Grafting glycidyl methacrylate to Sepharose gel for fabricating high-capacity protein anion exchangers

Abstract

To develop ion exchangers of high protein adsorption capacity, we have herein introduced atom transfer radical polymerization (ATRP) method to graft glycidyl methacrylate (GMA) onto Sepharose FF gel. GMA-grafted Sepharose FF resins of four grafting densities and different grafting chain lengths were obtained by adjusting reaction conditions. The epoxy groups on the grafted chains were functionalized by modification with diethylamine (DEA), leading to the fabrication of Sepharose-based anion exchangers of 14 different grafting densities and/or grafting chain lengths.

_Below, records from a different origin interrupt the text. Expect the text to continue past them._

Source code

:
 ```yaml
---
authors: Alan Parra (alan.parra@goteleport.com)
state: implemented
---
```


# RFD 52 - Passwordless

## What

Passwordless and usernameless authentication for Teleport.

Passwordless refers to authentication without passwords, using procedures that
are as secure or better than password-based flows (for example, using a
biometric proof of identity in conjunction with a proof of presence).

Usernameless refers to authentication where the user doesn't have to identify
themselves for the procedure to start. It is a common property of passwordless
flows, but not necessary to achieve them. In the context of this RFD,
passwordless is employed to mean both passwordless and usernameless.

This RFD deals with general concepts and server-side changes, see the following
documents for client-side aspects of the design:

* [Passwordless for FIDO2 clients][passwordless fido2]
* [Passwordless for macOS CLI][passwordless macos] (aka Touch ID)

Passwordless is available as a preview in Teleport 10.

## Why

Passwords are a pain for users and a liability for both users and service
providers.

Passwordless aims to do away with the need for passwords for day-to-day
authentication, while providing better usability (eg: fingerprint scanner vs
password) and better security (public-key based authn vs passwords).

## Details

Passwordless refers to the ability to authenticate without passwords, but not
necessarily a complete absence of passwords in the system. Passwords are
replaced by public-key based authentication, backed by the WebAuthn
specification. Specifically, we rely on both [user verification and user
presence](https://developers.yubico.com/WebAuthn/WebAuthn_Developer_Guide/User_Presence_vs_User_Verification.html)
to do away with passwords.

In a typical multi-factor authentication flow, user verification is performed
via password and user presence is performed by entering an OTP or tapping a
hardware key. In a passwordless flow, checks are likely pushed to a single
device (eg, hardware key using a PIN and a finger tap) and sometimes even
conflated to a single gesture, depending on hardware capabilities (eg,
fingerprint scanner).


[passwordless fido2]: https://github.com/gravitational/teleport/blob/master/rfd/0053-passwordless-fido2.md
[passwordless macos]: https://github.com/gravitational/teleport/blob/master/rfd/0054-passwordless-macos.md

The resins were first characterized for the effects of grafting density, chain length and ionic strength on pore sizes by inverse size exclusion chromatography. Then, the resins were evaluated by adsorption equilibria of bovine serum albumin (BSA) as a function of ionic capacity (IC) (chain length) at individual grafting densities. It was observed that at each grafting density there was a specific IC value (chain length) that offered the maximum equilibrium capacity. Of the resins with maximum values at individual grafting densities, the resin of the second grafting density with an IC value of 330mmol/L (denoted as FF-Br2-pG-D330) showed the highest capacity, 264mg/mL, about two times higher than that of the traditional ungrafted resin Q Sepharose FF (137mg/mL). This resin also showed the most favorable uptake kinetics among the resins of similar IC values but different grafting densities, or of the same grafting density but different IC values. Effects of ionic strength showed that the capacities of FF-Br2-pG-D330 were much higher than Q Sepharose FF at a wide range of NaCl concentrations (0–200mmol/L), and the uptake rates of the two resins were similar in the ionic strength range. Therefore, the dynamic binding capacity values of BSA on FF-Br2-pG-D330 were much higher than Q Sepharose FF as demonstrated at different residence times and ionic strengths. Taken together, the research has proved the success in the fabrication of high-capacity protein anion exchangers by grafting GMA onto Sepharose gel.